Una vecina de Padrón invita al equipo de valoración a que viva una jornada con su hija para que vea sus necesidades reales
20 jul 2009 . Actualizado a las 02:00 h.«Que veñan á casa e que pasen un día enteiro coa miña filla». Quien habla así es María del Carmen Magán Piñeiro, una vecina de Padrón que está «moi cabreada e dolida» por la valoración que la Xunta hizo de la dependencia de su hija Laura, de 25 años, afectada por una artrogriposis múltiple congénita (nació sin músculos, dice la madre), que le provocó malformaciones que requirieron intervenciones quirúrgicas a lo largo de su vida y que la mantiene atada a una silla de ruedas. En diciembre del 2007, la Xunta le concedió la valoración de dependiente en grado II, nivel 1, con lo que, según su madre, le reconocen que «ten dependencia de alguén dúas ou tres veces ao día, cando non é así».
La familia presentó dos recursos contra dicha valoración, ambos denegados, por lo que está enormemente disgustada, a la vista de las necesidades que tiene la joven y que obligaron a María del Carmen a dejar su trabajo por horas.
Recluida en una silla de ruedas, con un brazo mal y un hierro a lo largo de toda la columna, Laura necesita ayuda, por ejemplo, para moverse de su silla e ir al baño (varias veces al día) o a la cama. Además, padece ataques de epilepsia. La familia asegura que no pide dinero, pero sí una persona para cuidar a la joven de modo que la madre pueda ir a trabajar, «e ganarme a vida», dice María del Carmen.

§ Sección de datos

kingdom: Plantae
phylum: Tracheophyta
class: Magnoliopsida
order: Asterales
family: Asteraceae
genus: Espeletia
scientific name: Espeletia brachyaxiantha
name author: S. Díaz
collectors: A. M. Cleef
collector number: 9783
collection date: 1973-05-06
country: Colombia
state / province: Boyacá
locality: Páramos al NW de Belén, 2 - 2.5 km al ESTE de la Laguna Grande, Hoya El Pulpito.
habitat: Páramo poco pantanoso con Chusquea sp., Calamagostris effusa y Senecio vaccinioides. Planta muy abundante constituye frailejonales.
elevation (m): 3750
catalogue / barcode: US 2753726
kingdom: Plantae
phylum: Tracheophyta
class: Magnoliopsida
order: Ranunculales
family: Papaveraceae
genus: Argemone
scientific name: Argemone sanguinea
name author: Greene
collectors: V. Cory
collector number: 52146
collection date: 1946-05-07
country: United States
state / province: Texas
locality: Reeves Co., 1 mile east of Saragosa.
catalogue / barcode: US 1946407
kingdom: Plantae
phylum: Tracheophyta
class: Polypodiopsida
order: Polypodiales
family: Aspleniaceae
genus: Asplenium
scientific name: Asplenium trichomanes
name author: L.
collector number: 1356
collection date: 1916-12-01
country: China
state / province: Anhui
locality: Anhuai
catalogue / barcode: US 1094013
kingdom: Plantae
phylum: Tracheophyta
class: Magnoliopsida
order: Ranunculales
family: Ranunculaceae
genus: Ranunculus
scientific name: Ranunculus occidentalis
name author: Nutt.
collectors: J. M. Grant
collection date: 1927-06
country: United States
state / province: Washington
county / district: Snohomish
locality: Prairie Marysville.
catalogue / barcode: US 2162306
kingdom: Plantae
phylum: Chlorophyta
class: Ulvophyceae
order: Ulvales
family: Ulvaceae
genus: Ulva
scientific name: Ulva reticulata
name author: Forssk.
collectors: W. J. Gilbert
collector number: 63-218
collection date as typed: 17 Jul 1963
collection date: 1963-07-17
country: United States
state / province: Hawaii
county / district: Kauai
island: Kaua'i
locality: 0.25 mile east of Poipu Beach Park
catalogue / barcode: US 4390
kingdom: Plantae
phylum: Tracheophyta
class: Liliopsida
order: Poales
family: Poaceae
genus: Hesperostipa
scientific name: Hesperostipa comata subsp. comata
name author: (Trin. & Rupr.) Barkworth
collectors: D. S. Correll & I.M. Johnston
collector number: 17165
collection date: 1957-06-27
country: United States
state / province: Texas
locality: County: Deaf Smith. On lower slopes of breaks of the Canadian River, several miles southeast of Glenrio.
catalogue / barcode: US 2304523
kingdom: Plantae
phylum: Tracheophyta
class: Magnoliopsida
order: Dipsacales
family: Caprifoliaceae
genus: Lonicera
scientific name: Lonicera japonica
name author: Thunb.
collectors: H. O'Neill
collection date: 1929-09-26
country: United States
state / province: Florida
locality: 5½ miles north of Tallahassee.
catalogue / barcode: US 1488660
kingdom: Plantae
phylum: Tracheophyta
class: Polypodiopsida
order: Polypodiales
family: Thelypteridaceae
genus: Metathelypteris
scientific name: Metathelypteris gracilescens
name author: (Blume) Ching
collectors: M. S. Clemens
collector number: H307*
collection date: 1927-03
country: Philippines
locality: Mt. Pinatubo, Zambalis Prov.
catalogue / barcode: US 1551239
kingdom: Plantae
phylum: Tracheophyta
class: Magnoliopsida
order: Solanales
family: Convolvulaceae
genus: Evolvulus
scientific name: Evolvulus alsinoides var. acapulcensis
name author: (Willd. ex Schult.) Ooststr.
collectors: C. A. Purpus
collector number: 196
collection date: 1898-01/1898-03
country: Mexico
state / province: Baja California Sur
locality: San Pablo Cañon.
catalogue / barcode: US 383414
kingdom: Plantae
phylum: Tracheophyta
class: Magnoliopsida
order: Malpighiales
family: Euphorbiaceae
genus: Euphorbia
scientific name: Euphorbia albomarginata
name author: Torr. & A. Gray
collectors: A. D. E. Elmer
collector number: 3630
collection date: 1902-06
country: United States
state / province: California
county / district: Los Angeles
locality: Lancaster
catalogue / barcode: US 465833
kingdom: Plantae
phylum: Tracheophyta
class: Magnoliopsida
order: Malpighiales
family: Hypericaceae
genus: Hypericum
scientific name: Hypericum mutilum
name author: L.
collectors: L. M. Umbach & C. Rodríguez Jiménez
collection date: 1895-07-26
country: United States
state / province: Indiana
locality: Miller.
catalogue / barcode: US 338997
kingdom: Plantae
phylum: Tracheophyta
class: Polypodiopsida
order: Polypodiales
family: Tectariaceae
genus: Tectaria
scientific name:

§ La tarea
Copia al pie de la letra el pasaje del texto de lectura que comienza con "La familia presentó" y continúa hasta "trabajo por horas.".

§ Ejercicio resuelto
La familia presentó dos recursos contra dicha valoración, ambos denegados, por lo que está enormemente disgustada, a la vista de las necesidades que tiene la joven y que obligaron a María del Carmen a dejar su trabajo por horas.